Aim of the exercise:
Locate every line in the entries below that contains the string "barcode" and copy each of those lines in full. Treat the match as case-sensitive.

Task material:
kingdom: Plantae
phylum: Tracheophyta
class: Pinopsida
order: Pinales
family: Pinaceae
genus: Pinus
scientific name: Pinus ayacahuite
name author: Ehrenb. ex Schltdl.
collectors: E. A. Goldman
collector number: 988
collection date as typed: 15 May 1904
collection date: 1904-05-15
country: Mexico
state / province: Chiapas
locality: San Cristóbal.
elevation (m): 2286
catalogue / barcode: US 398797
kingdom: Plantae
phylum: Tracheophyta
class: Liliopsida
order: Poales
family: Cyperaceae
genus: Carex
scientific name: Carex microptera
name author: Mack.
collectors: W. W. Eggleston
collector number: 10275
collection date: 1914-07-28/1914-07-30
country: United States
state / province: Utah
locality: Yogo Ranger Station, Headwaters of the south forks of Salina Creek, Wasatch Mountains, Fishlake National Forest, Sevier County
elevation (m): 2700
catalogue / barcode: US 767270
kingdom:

Final result:
catalogue / barcode: US 398797
catalogue / barcode: US 767270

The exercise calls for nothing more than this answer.